[start Supplied information]

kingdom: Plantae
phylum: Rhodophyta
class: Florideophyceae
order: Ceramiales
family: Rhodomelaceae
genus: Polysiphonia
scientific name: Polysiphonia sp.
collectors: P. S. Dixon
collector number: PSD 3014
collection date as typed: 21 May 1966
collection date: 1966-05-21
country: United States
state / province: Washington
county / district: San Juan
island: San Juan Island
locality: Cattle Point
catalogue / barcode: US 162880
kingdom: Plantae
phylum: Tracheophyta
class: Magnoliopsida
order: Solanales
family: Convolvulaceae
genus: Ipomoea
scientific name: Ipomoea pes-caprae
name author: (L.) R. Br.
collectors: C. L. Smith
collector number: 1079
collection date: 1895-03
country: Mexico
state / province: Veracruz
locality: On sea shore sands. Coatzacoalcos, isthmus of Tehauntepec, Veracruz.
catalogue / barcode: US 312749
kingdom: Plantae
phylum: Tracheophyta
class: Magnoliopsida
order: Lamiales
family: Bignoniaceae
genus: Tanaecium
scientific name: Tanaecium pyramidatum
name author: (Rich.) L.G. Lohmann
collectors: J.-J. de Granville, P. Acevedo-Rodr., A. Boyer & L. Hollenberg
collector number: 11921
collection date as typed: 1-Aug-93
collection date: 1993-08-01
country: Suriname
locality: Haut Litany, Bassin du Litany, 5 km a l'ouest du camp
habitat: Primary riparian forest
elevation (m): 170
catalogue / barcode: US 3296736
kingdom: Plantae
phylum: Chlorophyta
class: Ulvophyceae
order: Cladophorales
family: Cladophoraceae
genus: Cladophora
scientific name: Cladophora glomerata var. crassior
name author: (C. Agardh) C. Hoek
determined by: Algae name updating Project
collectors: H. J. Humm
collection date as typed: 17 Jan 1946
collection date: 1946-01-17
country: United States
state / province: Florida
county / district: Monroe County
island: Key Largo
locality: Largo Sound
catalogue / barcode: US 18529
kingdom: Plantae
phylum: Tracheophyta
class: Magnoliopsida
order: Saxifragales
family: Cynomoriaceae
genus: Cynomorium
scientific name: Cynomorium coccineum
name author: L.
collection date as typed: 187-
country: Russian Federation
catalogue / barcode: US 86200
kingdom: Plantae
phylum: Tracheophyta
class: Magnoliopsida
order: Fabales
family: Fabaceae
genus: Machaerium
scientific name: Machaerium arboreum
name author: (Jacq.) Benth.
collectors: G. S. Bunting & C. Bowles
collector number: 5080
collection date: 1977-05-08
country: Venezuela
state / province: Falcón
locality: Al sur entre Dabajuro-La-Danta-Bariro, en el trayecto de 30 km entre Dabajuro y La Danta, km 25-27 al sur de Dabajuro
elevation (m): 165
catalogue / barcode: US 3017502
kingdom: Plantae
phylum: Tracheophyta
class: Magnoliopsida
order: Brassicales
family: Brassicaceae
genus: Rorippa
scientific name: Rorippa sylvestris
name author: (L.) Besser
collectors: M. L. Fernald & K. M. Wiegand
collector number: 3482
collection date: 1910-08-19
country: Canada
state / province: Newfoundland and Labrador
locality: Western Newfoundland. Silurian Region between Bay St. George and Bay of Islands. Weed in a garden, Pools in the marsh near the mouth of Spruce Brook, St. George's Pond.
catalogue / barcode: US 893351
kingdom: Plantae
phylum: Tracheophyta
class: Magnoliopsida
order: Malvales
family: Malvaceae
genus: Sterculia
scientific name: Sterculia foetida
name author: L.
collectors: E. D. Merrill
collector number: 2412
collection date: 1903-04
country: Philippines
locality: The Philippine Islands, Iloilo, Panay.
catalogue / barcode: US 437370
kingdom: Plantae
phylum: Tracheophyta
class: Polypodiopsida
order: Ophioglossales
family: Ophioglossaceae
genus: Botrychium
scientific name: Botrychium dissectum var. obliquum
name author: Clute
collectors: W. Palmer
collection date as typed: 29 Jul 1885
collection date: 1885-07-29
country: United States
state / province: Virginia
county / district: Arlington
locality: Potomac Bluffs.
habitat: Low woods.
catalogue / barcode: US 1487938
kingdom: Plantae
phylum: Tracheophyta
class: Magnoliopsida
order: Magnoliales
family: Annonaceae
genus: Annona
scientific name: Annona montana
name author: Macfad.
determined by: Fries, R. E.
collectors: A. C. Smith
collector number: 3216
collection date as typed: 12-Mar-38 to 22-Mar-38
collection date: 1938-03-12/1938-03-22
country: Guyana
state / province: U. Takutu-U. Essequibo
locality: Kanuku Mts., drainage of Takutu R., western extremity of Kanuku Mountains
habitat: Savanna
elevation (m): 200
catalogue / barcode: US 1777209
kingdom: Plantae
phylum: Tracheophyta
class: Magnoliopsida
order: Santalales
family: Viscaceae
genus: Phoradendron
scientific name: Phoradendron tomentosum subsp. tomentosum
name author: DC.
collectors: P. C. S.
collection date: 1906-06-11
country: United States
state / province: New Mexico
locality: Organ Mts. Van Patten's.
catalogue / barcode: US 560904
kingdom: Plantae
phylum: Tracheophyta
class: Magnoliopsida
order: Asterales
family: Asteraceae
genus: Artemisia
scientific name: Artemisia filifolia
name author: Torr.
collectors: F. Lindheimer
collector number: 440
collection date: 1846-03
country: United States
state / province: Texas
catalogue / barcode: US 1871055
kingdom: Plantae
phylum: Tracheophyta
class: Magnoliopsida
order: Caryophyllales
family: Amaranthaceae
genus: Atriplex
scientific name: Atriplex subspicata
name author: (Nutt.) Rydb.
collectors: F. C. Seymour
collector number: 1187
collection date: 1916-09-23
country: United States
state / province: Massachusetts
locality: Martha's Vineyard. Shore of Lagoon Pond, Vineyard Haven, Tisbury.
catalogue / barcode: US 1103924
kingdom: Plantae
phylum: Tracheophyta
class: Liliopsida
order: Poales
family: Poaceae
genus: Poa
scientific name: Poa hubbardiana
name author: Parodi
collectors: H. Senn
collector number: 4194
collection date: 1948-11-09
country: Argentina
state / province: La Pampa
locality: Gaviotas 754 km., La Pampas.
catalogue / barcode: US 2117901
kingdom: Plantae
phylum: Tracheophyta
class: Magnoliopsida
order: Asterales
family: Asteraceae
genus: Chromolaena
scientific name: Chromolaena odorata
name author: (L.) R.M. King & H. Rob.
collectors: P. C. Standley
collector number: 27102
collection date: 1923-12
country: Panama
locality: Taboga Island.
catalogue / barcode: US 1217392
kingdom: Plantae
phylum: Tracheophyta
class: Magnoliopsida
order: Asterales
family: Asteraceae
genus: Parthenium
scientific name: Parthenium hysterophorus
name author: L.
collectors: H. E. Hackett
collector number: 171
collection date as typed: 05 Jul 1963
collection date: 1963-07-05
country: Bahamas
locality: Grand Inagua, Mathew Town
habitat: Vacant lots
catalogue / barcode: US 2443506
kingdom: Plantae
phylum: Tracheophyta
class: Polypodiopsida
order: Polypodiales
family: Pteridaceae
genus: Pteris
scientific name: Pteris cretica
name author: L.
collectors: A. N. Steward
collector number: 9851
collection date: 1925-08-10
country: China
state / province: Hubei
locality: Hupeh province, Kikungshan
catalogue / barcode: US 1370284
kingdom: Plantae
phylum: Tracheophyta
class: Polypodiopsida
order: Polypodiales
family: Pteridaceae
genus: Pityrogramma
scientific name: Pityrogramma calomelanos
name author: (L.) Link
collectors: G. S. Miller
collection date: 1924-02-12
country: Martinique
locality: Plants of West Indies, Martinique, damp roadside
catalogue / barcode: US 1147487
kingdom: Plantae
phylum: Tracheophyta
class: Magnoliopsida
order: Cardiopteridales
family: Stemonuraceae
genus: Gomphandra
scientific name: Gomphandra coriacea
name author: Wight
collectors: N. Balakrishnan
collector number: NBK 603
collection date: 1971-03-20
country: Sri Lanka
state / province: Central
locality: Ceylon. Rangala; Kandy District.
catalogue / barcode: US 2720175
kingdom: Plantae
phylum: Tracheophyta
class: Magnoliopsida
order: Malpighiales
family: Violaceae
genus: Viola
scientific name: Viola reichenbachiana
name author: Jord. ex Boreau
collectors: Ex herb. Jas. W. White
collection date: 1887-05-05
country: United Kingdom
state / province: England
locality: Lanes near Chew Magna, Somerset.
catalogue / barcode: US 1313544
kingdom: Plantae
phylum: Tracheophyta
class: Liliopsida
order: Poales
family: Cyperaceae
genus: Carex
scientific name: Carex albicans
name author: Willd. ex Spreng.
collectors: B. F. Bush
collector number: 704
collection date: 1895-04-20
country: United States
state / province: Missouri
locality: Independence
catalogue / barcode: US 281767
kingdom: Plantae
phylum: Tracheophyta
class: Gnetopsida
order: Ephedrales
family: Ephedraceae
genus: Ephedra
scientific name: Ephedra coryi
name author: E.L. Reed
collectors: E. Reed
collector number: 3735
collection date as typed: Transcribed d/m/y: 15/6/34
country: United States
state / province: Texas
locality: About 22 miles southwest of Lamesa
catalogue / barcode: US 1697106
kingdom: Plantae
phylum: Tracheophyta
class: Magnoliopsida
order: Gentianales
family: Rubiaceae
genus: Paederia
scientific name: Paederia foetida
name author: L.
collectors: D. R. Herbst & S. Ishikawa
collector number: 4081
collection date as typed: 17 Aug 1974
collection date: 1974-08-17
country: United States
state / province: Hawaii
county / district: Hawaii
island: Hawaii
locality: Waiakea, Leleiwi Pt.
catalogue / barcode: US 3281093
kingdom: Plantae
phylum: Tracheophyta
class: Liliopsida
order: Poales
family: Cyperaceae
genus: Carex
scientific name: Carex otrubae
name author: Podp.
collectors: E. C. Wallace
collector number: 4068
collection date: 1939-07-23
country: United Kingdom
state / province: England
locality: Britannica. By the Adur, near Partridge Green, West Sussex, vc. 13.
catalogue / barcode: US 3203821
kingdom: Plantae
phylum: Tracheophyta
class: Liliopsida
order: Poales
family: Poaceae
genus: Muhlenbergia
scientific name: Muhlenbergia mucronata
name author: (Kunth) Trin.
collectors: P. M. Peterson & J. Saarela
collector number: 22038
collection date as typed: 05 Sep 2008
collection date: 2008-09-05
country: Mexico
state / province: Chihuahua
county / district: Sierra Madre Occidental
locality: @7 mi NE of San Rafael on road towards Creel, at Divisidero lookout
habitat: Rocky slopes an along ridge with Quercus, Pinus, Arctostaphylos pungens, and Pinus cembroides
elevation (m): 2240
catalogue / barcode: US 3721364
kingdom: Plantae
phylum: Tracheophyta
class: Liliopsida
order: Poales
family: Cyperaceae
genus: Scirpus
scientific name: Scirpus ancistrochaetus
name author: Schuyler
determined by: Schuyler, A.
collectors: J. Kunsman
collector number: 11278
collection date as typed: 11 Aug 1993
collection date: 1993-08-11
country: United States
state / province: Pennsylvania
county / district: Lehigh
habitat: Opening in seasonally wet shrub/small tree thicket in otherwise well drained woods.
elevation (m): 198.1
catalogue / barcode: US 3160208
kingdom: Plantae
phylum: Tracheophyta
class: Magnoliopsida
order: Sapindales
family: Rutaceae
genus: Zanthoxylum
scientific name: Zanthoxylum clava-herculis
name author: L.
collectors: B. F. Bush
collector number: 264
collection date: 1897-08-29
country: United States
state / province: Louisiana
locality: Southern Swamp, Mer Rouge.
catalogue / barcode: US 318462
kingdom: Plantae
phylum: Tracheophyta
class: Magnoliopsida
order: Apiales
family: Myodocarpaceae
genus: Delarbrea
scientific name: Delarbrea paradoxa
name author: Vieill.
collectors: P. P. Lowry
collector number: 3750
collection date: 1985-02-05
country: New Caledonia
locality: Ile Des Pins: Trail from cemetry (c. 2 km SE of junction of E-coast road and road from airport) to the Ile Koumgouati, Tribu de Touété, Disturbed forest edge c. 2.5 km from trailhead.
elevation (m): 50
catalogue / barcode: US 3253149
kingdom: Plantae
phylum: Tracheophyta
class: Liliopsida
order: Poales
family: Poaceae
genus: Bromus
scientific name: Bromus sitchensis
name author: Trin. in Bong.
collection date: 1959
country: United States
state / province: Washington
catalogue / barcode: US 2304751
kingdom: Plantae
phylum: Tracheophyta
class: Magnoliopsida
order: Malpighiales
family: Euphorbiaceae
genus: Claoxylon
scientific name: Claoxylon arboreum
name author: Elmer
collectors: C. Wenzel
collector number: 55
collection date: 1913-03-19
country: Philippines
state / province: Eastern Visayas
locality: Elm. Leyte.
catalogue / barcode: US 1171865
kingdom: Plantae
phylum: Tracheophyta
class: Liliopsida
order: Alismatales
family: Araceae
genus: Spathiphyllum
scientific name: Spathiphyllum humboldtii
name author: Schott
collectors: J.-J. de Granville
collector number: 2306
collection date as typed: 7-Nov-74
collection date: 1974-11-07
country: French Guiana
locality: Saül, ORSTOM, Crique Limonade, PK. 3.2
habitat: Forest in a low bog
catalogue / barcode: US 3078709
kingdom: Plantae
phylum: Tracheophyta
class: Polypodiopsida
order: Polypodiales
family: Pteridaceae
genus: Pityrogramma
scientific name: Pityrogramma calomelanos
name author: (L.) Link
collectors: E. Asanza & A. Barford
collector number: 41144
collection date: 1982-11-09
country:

[end Supplied information]

Written task ▸
Copy out the lines of the records verbatim, beginning with the line that contains "locality: Grand Inagua, Mathew Town" and continuing through the line that contains "catalogue / barcode: US 1697106", with both of those lines included.

Written solution ▸
locality: Grand Inagua, Mathew Town
habitat: Vacant lots
catalogue / barcode: US 2443506
kingdom: Plantae
phylum: Tracheophyta
class: Polypodiopsida
order: Polypodiales
family: Pteridaceae
genus: Pteris
scientific name: Pteris cretica
name author: L.
collectors: A. N. Steward
collector number: 9851
collection date: 1925-08-10
country: China
state / province: Hubei
locality: Hupeh province, Kikungshan
catalogue / barcode: US 1370284
kingdom: Plantae
phylum: Tracheophyta
class: Polypodiopsida
order: Polypodiales
family: Pteridaceae
genus: Pityrogramma
scientific name: Pityrogramma calomelanos
name author: (L.) Link
collectors: G. S. Miller
collection date: 1924-02-12
country: Martinique
locality: Plants of West Indies, Martinique, damp roadside
catalogue / barcode: US 1147487
kingdom: Plantae
phylum: Tracheophyta
class: Magnoliopsida
order: Cardiopteridales
family: Stemonuraceae
genus: Gomphandra
scientific name: Gomphandra coriacea
name author: Wight
collectors: N. Balakrishnan
collector number: NBK 603
collection date: 1971-03-20
country: Sri Lanka
state / province: Central
locality: Ceylon. Rangala; Kandy District.
catalogue / barcode: US 2720175
kingdom: Plantae
phylum: Tracheophyta
class: Magnoliopsida
order: Malpighiales
family: Violaceae
genus: Viola
scientific name: Viola reichenbachiana
name author: Jord. ex Boreau
collectors: Ex herb. Jas. W. White
collection date: 1887-05-05
country: United Kingdom
state / province: England
locality: Lanes near Chew Magna, Somerset.
catalogue / barcode: US 1313544
kingdom: Plantae
phylum: Tracheophyta
class: Liliopsida
order: Poales
family: Cyperaceae
genus: Carex
scientific name: Carex albicans
name author: Willd. ex Spreng.
collectors: B. F. Bush
collector number: 704
collection date: 1895-04-20
country: United States
state / province: Missouri
locality: Independence
catalogue / barcode: US 281767
kingdom: Plantae
phylum: Tracheophyta
class: Gnetopsida
order: Ephedrales
family: Ephedraceae
genus: Ephedra
scientific name: Ephedra coryi
name author: E.L. Reed
collectors: E. Reed
collector number: 3735
collection date as typed: Transcribed d/m/y: 15/6/34
country: United States
state / province: Texas
locality: About 22 miles southwest of Lamesa
catalogue / barcode: US 1697106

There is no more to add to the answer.